SOURCE EXTRACT>

This process worked well, but it wasn’t until I went to upgrade an App in the App store that I saw what was missing from what I did. The problem was that even though I was including the version information in the code itself, the version information that Apple wanted needed to be included in Info.plist file for the App. So regardless of my smarts, I was still left with having to manually update the version and build information in XCode prior to submitting an Archive to Apple.

So this article addresses the deficiencies of the previous article and shows how to automatically inject information into the Info.plist file and achieve a “hands-off” approach to tagging your Apps with their build number. And while I am using Git to supply that data, this build number could come from any source you liked.

What needs to change
The version information that I ultimately want to automatically set are two values in the Info.plist file for the project. These are (with descriptions taken from Apple):

CFBundleVersion Specifies the build version number of the bundle, which identifies an iteration (released or unreleased) of the bundle. This is a monotonically increased string, comprised of one or more period-separated integers. This key is not localizable.
CFBundleShortVersionString  Specifies the release version number of the bundle, which identifies a released iteration of the app. The release version number is a string comprised of three period-separated integers. The first integer represents major revisions to the app, such as revisions that implement new features or major changes. The second integer denotes revisions that implement less prominent features. The third integer represents maintenance releases.

The value for this key differs from the value for “CFBundleVersion,” which identifies an iteration (released or unreleased) of the app. This key can be localized by including it in your InfoPlist.strings files.

RECORDED INFORMATION>
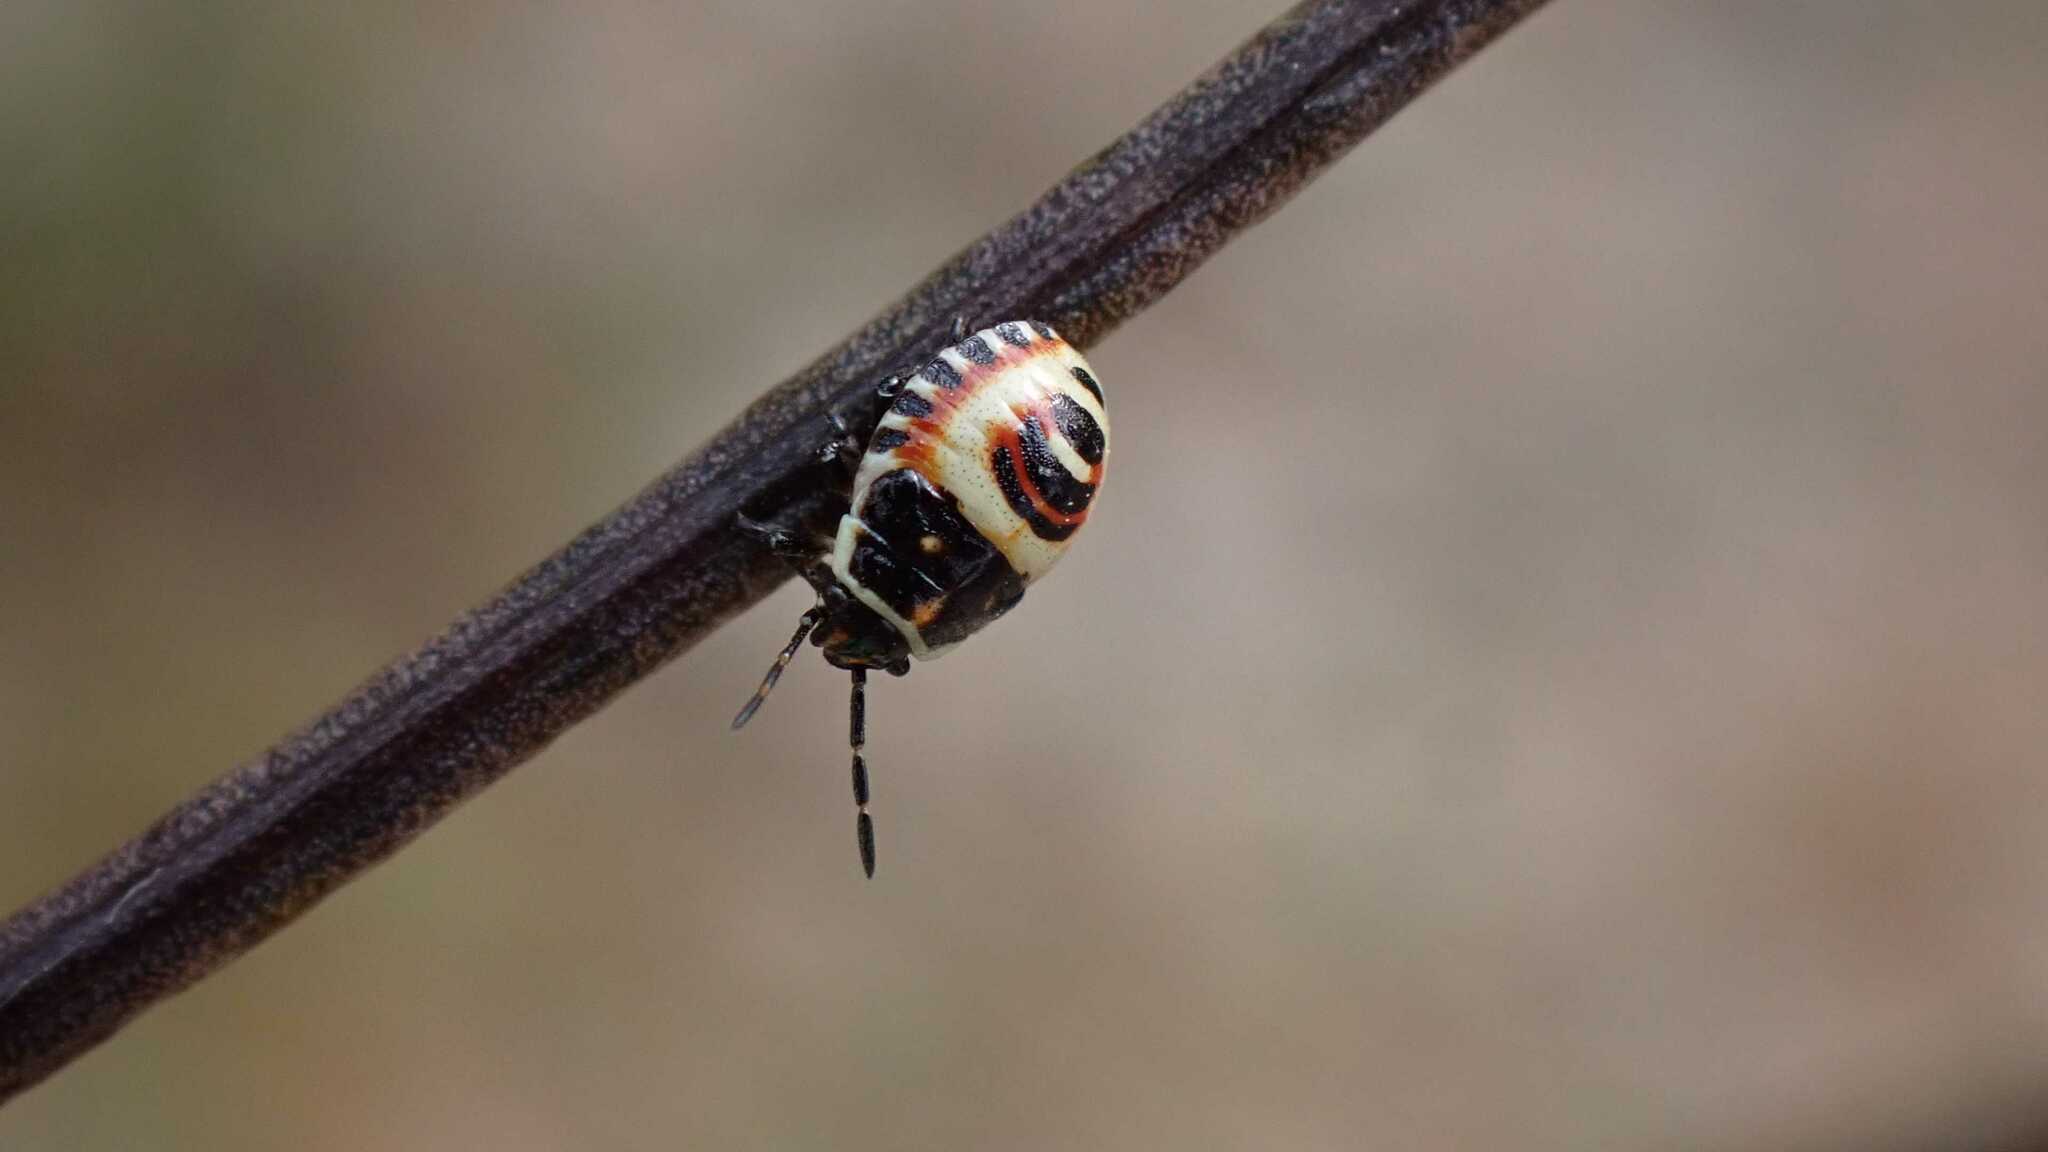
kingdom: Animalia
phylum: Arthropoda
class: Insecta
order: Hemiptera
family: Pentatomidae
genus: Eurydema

THE REQUEST>
The article above describes the release version number as three period-separated integers. List what each of the three integers represents, in order.

ANSWER TO THIS EXERCISE>
1. The first integer represents major revisions to the app, such as revisions that implement new features or major changes.
2. The second integer denotes revisions that implement less prominent features.
3. The third integer represents maintenance releases.